If you want to run the benchmark with a **fixed number of input tokens**:

* Set `"random_prompt": false`
* Define both `input_tokens` and `output_tokens` explicitly

##### 2. Random Input Length

If you prefer using **randomized prompts** from the dataset:

* Set `"random_prompt": true`
* Provide only `output_tokens` — scalebench will choose random input lengths from the dataset

#### User Load Configuration (For `optimaluserrun`)

To perform optimal user benchmarking:

* Use `user_counts` to set the **initial number of concurrent users**
* Use `increment_user` to define how many users to add per step

Example:

```json
"user_counts": [10],
"increment_user": [100]
```

In this case, the benchmark will start with 10 users and increase by 100 in each iteration until performance thresholds are hit.

#### Tokenizer Configuration

scalebench allows two ways to configure the tokenizer used for benchmarking:

##### Option 1: Use a Custom Tokenizer

Set the `TOKENIZER` environment variable to the path of your desired tokenizer.

##### Option 2: Use Default Fallback

If `TOKENIZER` is not set or is empty, scalebench falls back to a built-in default tokenizer:

This ensures the tool remains functional, but the fallback tokenizer may not align with your model's behavior.

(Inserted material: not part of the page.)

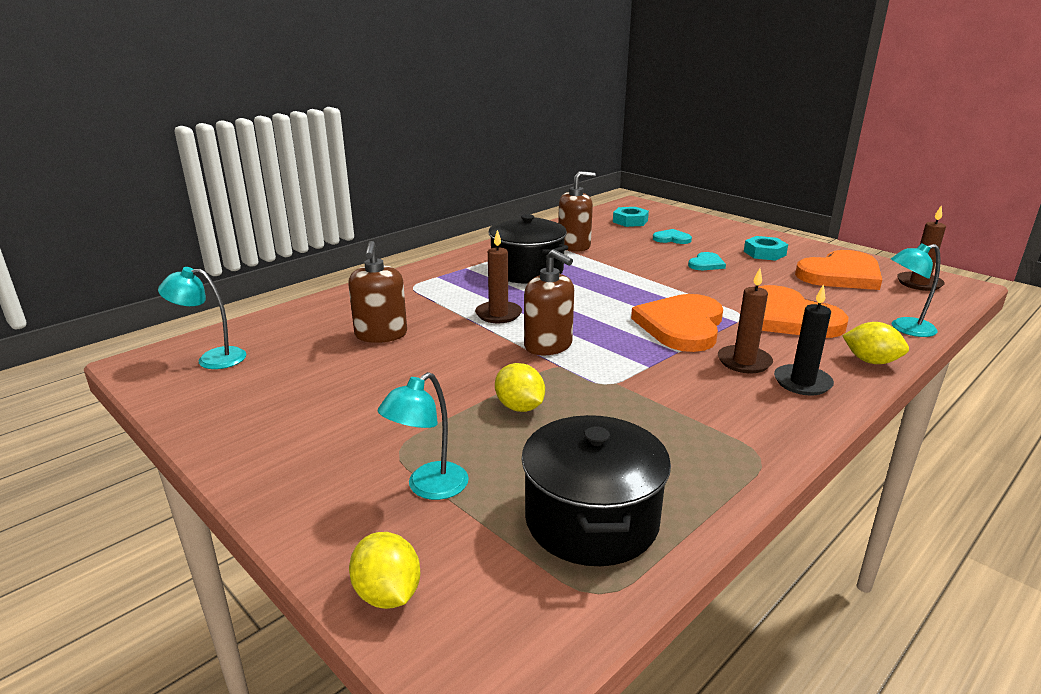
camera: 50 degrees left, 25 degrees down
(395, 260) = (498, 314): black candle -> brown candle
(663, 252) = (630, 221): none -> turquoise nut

Use it only for testing or when no tokenizer is specified.

---

> 💡 **Best Practice:** Always specify the correct tokenizer that matches your LLM model for accurate benchmarking results.

---

Use these combinations as per your requirement to effectively benchmark your LLM endpoint.


### 3. Run the Benchmark

**Option A: Standard Benchmarking**

Use the start command to run a basic benchmark:

```bash
scalebench start --config path/to/config.json
```

**Option B: Optimal User Load Benchmarking**

To find the optimal number of concurrent users for your LLM endpoint:

```bash
scalebench optimaluserrun --config path/to/config.json
```

### 4. Plot the Results

Visualize the benchmark results using the built-in plotting tool:

```bash
scalebench plot --results-dir path/to/your/results_dir --config path/to/config.json
```

**Note:** The `--config` parameter is optional and defaults to `config.json`. It is used to read the `random_prompt` setting from the configuration file.

## Output

scalebench will create a `results` directory (or the directory specified in `out_dir`) containing:

- CSV files with raw benchmark data
- Averaged results for each combination of users, input tokens, and output tokens
- Log files for each Locust run

## Analyzing Results

After the benchmark completes, you can find CSV files in the output directory. These files contain information about latency, throughput, and TTFT for each test configuration.